And so, we meet again.
The Kansas City Chiefs and Oakland Raiders reunite for another chapter in the storied rivalry that dates back to the 1960s. Fast forward to 2013, when the Chiefs are playing for win number eleven of the year, but against a tough Raiders team, fans and "Black Hole" included.
Earlier this week, Chiefs head coach Andy Reid was asked about the Silver and Black's defense.
"I know their head coach [Dennis Allen] is one of the great defensive minds in the league, and the things that they do, I think, they're doing very well," coach Reid said. "The way they're executing the defense has been better than the first time we played them and we punted the first five times we had the ball. I got it, I think they're very good and we're preparing for a good defense."
When the Chiefs offense is on the field, it'll face a Raiders defense that is stingy against the run, allowing just 105.9 net rushing yards per game.
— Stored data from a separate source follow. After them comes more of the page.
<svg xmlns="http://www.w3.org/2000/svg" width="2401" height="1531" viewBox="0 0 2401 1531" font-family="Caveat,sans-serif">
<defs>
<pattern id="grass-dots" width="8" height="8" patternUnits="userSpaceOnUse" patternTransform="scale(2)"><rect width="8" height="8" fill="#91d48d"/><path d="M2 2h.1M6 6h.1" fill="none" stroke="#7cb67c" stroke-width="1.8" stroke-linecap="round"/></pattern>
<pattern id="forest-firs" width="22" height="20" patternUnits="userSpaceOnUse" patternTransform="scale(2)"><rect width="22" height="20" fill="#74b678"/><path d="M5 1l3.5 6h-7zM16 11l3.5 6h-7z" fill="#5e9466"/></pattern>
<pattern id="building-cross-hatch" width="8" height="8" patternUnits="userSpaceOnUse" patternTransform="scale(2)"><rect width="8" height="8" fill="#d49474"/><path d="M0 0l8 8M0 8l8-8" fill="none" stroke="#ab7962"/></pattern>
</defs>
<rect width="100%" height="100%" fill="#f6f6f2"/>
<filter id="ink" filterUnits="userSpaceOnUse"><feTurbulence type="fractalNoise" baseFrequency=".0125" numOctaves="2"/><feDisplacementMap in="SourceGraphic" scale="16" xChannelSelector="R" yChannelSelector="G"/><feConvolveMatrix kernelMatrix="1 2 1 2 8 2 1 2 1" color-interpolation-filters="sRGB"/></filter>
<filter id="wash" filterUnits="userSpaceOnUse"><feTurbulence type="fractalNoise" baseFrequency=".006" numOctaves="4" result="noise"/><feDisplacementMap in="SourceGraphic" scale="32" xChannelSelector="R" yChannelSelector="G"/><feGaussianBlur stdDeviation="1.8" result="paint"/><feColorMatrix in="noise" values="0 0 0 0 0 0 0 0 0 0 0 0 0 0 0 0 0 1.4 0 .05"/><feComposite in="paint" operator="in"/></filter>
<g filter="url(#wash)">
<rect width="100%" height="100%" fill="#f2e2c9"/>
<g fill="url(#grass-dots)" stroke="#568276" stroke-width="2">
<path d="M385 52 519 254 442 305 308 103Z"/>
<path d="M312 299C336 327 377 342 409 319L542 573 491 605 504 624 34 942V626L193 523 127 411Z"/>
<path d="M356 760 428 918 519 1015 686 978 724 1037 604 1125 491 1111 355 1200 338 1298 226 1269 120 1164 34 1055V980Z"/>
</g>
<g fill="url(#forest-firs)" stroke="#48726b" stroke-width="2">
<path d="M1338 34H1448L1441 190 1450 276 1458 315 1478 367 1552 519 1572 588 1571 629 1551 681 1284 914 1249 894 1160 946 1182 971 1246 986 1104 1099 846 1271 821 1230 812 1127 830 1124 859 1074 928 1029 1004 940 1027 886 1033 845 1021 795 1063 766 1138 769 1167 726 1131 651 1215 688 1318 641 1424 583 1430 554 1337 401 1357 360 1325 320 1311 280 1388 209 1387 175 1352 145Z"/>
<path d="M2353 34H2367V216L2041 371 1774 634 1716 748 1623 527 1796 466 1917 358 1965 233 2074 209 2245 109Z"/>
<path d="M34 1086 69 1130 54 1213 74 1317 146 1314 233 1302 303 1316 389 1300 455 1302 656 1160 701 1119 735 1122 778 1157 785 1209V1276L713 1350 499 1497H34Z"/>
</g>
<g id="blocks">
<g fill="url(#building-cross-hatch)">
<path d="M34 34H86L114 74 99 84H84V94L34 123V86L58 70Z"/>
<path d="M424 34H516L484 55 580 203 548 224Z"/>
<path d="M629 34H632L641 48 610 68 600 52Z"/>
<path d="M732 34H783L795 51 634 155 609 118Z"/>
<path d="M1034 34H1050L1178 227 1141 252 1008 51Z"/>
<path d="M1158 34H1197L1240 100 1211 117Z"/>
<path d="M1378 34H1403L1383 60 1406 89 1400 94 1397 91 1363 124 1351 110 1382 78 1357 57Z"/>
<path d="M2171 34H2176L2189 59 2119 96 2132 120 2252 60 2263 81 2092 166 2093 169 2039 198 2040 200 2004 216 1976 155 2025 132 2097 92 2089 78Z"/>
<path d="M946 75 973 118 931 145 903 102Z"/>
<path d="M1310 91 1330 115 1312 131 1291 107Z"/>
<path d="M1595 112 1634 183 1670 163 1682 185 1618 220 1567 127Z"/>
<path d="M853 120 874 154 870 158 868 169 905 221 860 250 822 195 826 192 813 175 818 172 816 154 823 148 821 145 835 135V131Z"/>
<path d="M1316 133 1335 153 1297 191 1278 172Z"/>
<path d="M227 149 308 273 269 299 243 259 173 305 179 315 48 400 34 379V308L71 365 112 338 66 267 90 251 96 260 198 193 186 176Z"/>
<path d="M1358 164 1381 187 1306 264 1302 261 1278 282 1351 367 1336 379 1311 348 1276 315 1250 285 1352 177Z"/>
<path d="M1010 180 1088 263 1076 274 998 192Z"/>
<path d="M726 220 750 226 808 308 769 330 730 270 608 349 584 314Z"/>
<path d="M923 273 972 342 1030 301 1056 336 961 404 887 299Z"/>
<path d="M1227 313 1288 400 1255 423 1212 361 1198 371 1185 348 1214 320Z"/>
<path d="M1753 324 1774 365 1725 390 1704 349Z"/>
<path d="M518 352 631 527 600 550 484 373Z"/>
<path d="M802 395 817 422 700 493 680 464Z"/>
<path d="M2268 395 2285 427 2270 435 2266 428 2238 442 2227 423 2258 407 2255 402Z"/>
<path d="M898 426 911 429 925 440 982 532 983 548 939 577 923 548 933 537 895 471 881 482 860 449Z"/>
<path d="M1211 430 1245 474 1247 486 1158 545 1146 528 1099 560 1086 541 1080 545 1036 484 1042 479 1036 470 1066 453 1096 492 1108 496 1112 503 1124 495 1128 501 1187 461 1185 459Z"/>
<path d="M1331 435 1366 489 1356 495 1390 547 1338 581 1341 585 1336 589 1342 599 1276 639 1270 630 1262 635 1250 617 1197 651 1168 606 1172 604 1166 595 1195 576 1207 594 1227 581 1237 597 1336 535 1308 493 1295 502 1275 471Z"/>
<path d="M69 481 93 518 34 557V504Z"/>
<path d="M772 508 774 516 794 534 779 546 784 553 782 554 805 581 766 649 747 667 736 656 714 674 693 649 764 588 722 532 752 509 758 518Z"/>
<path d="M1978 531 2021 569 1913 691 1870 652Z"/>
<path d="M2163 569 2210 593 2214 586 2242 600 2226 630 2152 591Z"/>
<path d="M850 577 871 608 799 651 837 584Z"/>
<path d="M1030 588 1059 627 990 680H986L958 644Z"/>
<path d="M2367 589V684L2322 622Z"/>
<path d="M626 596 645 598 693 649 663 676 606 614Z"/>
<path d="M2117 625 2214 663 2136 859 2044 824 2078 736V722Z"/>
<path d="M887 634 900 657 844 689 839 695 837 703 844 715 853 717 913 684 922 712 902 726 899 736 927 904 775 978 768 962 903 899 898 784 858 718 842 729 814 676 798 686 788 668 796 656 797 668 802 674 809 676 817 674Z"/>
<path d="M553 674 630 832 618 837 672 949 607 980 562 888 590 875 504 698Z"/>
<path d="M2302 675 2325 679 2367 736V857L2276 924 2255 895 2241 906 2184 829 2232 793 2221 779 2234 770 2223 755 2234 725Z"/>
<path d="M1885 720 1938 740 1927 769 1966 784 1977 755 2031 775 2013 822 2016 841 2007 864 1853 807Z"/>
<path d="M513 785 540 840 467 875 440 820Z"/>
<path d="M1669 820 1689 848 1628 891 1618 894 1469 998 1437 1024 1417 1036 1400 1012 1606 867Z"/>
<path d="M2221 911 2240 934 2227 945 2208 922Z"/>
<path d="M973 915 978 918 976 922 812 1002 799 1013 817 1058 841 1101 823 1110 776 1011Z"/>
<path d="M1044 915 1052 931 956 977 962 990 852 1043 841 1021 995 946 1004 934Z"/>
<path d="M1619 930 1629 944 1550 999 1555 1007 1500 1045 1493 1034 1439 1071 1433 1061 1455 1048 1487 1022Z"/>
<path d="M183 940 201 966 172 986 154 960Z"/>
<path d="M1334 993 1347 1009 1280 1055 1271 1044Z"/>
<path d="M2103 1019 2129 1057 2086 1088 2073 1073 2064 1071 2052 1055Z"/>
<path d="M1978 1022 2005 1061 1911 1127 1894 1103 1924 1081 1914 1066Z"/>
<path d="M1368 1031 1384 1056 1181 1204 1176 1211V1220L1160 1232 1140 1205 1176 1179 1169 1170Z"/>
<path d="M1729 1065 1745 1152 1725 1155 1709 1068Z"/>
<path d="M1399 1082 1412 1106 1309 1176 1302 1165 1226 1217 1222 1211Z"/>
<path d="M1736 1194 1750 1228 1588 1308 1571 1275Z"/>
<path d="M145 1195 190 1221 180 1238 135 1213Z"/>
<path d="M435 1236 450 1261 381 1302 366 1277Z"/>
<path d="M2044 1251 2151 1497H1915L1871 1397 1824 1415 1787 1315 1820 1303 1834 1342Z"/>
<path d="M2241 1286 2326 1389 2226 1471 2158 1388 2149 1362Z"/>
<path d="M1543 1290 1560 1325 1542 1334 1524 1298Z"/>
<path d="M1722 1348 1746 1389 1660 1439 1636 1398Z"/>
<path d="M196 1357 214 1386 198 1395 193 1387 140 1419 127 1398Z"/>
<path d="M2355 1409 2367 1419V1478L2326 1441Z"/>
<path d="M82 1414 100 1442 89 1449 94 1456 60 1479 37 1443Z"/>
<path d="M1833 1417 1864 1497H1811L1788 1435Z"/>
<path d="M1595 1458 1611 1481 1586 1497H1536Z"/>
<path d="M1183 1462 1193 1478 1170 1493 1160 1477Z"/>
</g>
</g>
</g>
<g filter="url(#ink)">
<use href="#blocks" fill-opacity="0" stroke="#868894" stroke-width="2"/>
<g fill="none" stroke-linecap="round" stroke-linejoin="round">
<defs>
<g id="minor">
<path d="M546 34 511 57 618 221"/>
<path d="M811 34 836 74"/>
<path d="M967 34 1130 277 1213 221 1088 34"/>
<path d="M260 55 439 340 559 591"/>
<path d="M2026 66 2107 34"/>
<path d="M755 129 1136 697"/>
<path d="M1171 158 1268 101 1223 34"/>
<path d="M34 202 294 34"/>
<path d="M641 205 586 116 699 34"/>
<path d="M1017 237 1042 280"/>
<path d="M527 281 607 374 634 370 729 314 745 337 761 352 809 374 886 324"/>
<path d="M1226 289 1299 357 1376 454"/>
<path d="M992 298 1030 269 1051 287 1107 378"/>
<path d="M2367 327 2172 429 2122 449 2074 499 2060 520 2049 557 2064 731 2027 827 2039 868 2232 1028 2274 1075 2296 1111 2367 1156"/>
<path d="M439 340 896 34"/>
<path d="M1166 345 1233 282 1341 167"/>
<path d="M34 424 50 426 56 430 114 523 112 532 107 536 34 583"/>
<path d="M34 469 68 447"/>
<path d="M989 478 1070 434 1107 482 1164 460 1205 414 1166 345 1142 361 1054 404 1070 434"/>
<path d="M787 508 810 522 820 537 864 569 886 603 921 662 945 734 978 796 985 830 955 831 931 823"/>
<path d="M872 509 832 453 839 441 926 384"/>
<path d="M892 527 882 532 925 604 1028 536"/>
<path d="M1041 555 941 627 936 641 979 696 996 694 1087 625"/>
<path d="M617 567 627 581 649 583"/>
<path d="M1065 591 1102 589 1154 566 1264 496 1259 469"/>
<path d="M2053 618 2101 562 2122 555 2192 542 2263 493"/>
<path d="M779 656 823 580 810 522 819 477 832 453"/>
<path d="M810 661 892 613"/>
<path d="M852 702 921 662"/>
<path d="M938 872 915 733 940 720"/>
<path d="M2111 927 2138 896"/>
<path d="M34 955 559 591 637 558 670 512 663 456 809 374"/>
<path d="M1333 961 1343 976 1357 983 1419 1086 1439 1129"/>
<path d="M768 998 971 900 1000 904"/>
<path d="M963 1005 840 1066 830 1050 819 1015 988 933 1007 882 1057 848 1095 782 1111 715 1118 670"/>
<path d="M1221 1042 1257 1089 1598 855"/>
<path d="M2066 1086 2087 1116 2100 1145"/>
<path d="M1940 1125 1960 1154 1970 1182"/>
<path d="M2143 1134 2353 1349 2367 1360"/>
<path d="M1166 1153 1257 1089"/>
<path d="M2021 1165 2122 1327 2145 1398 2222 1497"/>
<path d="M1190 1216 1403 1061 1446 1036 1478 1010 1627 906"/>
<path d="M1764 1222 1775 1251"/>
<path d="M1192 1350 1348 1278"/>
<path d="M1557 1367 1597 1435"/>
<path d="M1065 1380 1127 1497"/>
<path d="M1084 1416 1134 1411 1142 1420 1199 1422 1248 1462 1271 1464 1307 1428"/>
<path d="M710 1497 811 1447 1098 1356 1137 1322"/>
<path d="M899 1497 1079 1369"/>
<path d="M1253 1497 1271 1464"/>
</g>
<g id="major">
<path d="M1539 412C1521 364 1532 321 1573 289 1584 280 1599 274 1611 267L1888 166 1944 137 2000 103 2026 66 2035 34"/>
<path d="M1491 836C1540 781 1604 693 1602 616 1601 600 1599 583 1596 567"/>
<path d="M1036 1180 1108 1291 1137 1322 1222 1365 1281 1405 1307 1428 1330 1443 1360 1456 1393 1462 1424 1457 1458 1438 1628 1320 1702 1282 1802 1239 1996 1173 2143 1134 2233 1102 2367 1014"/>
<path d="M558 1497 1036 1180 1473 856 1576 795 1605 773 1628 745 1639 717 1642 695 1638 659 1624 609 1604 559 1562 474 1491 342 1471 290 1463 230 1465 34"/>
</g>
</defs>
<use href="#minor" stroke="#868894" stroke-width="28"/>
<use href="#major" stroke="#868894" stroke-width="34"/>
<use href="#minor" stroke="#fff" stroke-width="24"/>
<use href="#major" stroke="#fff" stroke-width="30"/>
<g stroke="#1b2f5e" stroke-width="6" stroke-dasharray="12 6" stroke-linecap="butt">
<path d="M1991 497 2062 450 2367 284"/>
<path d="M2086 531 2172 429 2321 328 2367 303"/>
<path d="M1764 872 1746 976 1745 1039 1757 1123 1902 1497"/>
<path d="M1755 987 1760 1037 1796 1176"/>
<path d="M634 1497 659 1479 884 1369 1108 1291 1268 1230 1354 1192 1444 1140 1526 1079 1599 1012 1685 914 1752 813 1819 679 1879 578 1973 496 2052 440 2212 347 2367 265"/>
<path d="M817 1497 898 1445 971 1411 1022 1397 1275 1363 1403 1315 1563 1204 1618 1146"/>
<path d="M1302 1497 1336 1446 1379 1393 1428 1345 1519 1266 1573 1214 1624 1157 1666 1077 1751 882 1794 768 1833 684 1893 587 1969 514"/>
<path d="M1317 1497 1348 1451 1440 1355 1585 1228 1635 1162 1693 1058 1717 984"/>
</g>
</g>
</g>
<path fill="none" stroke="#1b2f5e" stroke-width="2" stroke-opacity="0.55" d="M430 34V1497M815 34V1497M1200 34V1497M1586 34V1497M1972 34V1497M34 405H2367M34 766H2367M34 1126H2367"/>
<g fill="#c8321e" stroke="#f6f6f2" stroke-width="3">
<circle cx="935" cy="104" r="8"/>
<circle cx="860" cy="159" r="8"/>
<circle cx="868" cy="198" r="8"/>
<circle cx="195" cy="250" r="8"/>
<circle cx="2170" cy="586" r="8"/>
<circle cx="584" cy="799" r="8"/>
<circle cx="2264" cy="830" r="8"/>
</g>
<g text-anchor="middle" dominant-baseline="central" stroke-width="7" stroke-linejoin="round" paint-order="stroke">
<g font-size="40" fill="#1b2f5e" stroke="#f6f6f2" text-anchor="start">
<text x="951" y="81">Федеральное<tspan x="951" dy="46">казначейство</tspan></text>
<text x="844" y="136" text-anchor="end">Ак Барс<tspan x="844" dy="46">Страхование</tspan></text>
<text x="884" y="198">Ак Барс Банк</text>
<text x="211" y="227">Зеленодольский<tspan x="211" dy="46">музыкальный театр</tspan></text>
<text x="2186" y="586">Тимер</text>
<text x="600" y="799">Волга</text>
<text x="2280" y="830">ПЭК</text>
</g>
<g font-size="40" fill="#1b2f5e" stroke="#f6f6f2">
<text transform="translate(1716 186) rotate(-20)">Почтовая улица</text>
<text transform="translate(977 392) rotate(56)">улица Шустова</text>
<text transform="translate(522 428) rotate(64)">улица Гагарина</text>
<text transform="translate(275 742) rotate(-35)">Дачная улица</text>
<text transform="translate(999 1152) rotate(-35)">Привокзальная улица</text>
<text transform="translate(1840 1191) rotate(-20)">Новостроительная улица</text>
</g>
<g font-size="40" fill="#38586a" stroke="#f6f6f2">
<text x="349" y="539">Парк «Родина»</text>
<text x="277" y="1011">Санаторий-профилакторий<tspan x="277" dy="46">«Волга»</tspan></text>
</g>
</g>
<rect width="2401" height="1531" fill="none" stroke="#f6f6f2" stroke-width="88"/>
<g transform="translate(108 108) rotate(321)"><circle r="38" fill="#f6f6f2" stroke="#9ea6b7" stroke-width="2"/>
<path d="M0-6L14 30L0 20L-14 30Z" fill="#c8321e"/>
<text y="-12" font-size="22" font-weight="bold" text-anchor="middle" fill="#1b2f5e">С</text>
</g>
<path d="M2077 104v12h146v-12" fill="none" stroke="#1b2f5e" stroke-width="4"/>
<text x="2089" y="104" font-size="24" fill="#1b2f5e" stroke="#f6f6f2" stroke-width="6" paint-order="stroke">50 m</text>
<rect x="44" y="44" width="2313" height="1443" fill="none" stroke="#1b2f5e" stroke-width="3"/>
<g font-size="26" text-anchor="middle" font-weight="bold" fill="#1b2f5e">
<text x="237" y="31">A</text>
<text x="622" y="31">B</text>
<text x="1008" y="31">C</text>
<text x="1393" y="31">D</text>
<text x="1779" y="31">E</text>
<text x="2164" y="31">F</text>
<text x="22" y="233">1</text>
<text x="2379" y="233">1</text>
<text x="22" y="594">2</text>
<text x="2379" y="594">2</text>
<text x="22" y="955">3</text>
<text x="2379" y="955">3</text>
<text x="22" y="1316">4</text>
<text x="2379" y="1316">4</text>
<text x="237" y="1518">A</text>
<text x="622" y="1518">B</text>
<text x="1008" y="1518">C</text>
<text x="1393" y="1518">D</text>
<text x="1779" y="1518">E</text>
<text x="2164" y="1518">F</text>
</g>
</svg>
Chiefs OL Jeff Allen echoed coach Reid's evaluations of Oakland's defense.
"They're really talented," Allen said. "Not just on a defensive front, but across the board. They've improved a lot as a team as the season's gone on. They've gotten a lot better since we played them here at home, so we need to be prepared and come out and play our best game."
Allen and the Chiefs offensive line will try to provide and impenetrable wall, protecting QB Alex Smith, enabling him to find his many targets down the field. Sunday's game is a return trip back to California for Smith, who spent the first eight years of his NFL career in the state, playing for the San Francisco 49ers. However, Smith's focus is not on his former place of employment, but instead what's at stake for the Chiefs.
"You know, to be honest, I haven't really even thought about it," Smith said of returning to California. "Right now, the focus is on getting ready to play Oakland and another game. It's a division game and that kind of outplays all of the stuff and we have a chance to clinch (a playoff spot)."
One of Smith's many targets on Sunday will be Chiefs WR Dwayne Bowe, who in five-career games against the Raiders in Oakland has totaled 22 receptions for 341 yards and one TD, going 4-1 in the road contests. Bowe pinpointed keys to success against a tough Raiders secondary.
"Don't turn the ball over and convert on third downs," Bowe said. "We need to keep our momentum from last week going and take care of business."
On defense, the talk earlier this week was on the different look Raiders rookie QB Matt McGloin gives his team, facing the Chiefs for the first time. Chiefs defensive coordinator Bob Sutton discussed how the current Raiders QB impacts the Chiefs game plan.
"It doesn't change the game plan as much," Sutton said. "The system that they're running is still very similar, a little less zone-read. One of the things McGloin has brought is quick decision-making. He hasn't been sacked nearly as much and that comes from decision making. He's been pretty accurate, throwing the football into tight windows. He's done a remarkable job for a guy that just came in. I think he's come in and sparked them. He's done some really good things. He's cut down the turnovers; he's cut down the sacks and so, we have our work cut out for us."
Oakland's rushing attack is fourth-best in the league, averaging 134.4 net rushing yards per game. One of the team's dual threats is RB Marcel Reece, who has 200 yards and two TDs rushing, along with 25 receptions for 242 yards and two more scores.
Chiefs LB Derrick Johnson alluded to the versatility of Reece and the attention that he'll require on Sunday.
"Reece is a heck of a player," Johnson said. "We have a lot of respect for him. He's a guy that plays all over the field. He's a guy that can get on a linebacker or a safety and actually be a mismatch for them. He's a fullback/running back/receiver, tight end; he kind of does it all. You've got to know where '45' is, because if you look up and he's on a cornerback, the cornerback knows that he is not a decoy, the ball can come to him."
As for the Chiefs CBs, Brandon Flowers says his team is prepared for the fast attack the Raiders WRs will bring on game day.
"Oakland is the team that everybody in the league knows, when you hit Oakland, you hit speed," Flowers said. "Oakland has big guys that can go over the top and get the football also. They don't have just small quick guys anymore; they are definitely capable of making plays, down the field. We will have a big test, but we had a great week of practice, so it should make for a great game."
As for the third phase of the game, Chiefs special teams coordinator Dave Toub expects to see a continued strong attack by the Raiders specialists, including kicker Sebastian Janikowski, who is known for not allowing many kickoff returns.
"(Sebastian) Janikowski has a strong leg and if we get one (kick-return opportunity), we'll be lucky to get one in our hands, especially out there in the warmer weather," Toub said. "If we do get the ball in our hands, we hope we can do something."
One of the Chiefs kick returners, rookie RB Knile Davis outlined the team's expectations for Sunday.
"We know what we have to do, when we go down there," Davis said. "We just expect to have another big game and have to execute in all three phases to make it happen."
Chiefs fans are hoping Davis and his teammates perform in three-phase fashion, like in Week 14, which could lead to a victorious exit from the "Black Hole", with a ticket to the playoffs in hand.